Ousmane Sonko accusé de manœuvres politiques à Touba par l’APR

Ousmane Sonko accusé de manœuvres politiques à Touba par l’APR

À Touba, l’Alliance pour la République (APR) a choisi de frapper fort en s’adressant directement aux autorités religieuses sénégalaises pour dénoncer une stratégie politique jugée inique. Une délégation de la Convergence des cadres républicains (CCR) s’est présentée devant Serigne Mountakha Mbacké, Khalife général des Mourides, pour plaider la cause de Pape Malick Ndour, coordonnateur national du parti incarcéré dans le cadre du Programme des domaines agricoles communautaires (Prodac).

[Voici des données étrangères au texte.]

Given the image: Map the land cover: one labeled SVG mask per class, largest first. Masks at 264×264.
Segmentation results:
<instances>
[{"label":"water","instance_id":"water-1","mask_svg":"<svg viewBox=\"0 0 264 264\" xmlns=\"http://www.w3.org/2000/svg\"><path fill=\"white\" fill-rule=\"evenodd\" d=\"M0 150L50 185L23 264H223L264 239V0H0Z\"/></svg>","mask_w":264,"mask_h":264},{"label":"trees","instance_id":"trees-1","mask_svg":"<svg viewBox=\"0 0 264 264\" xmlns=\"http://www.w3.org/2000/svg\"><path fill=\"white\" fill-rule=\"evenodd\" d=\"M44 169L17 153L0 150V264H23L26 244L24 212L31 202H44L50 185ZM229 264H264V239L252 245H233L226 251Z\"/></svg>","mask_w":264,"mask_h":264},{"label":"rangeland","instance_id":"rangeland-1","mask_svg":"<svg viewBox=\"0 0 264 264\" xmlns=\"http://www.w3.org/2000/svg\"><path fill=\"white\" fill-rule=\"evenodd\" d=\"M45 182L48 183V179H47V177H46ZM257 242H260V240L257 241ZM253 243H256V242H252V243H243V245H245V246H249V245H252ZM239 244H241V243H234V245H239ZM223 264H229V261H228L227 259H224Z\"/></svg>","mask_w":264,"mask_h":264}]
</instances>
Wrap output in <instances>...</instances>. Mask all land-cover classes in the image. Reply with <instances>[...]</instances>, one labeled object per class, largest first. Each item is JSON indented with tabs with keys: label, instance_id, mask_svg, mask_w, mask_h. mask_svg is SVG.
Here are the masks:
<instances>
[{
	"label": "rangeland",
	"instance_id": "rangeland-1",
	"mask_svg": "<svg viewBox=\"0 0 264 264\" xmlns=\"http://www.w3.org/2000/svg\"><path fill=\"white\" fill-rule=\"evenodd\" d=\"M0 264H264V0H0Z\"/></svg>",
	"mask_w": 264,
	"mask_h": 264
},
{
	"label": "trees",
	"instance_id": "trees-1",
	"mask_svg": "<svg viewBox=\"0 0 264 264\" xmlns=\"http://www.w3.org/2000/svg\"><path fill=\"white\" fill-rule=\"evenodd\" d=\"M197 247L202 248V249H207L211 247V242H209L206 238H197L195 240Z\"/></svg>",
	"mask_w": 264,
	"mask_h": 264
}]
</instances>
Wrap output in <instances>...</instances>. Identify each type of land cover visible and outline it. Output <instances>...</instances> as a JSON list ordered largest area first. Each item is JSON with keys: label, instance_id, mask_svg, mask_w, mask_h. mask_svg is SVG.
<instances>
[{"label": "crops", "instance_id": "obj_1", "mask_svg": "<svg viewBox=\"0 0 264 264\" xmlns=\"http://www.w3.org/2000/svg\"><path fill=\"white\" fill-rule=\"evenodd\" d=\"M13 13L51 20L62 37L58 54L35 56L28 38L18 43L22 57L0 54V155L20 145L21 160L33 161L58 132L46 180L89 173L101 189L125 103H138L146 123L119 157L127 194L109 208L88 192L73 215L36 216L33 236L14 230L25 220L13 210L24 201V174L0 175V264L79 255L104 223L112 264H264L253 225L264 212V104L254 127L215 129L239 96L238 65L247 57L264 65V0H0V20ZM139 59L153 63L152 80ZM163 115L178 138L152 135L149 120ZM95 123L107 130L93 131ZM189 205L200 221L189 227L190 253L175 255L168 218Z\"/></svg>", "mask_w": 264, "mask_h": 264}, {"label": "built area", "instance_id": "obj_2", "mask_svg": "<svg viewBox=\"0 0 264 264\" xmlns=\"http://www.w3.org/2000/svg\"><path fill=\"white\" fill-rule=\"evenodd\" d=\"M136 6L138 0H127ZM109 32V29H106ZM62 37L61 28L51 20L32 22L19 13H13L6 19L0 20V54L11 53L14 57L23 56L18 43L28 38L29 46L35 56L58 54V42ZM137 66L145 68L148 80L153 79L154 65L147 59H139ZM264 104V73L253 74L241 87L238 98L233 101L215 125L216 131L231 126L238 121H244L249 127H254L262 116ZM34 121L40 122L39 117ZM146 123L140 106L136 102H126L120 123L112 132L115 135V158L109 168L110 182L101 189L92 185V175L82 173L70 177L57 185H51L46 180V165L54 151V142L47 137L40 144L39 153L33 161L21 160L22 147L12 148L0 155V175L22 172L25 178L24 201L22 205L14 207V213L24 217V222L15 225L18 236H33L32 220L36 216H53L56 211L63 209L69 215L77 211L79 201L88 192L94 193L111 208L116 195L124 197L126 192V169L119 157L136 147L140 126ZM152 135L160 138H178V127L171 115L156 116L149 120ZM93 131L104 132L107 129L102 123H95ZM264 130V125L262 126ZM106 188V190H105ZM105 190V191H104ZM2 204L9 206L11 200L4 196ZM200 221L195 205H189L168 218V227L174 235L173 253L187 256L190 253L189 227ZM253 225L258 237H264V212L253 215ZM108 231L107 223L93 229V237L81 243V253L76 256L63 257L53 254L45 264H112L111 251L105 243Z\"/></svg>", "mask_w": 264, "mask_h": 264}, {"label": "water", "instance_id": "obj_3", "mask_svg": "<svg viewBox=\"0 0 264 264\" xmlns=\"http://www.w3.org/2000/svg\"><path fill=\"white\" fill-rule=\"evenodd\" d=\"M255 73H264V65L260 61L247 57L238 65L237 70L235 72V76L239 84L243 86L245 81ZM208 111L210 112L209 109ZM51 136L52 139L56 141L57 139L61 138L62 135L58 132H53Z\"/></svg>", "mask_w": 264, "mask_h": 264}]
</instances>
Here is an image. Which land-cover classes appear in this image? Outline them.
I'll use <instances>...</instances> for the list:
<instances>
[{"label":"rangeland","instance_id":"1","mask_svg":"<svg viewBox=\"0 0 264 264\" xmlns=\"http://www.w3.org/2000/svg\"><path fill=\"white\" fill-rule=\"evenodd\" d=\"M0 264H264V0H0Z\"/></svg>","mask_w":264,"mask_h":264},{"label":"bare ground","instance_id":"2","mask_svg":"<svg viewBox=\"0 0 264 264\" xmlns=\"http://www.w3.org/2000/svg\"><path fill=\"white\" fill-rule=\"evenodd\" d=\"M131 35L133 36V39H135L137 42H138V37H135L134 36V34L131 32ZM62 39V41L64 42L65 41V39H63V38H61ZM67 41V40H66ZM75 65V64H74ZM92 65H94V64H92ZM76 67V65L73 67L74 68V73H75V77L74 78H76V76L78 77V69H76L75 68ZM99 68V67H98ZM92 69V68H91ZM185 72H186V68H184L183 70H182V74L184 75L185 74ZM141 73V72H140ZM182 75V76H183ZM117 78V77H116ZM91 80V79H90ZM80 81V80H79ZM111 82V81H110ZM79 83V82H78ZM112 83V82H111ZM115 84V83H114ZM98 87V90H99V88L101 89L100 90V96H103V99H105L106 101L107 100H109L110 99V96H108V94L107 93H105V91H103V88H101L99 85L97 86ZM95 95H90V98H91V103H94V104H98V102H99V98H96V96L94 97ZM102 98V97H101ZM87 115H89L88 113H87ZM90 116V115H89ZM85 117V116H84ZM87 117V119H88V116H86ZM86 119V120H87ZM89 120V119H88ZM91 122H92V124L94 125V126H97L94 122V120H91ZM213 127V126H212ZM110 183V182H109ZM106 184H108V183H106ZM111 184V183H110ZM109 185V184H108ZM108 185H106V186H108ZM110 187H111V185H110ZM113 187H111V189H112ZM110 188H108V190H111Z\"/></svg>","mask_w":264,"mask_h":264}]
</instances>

Ousmane Sonko reçu par le Khalife général des Mourides, Serigne Mountakha Mbacké

Une tournée religieuse pour alerter l’opinion publique

Cette initiative s’inscrit dans une campagne de sensibilisation plus large menée par l’APR auprès des grandes familles spirituelles du Sénégal. Le but ? Sensibiliser l’opinion publique et les guides religieux sur ce que le parti considère comme une persécution systématique contre ses membres. Après Touba, la délégation s’est rendue à Thiénaba pour rencontrer Serigne Assane Seck, Khalife général de cette localité, où des prières ont été dites pour Pape Malick Ndour et un message de soutien affiché en faveur de l’ancien ministre.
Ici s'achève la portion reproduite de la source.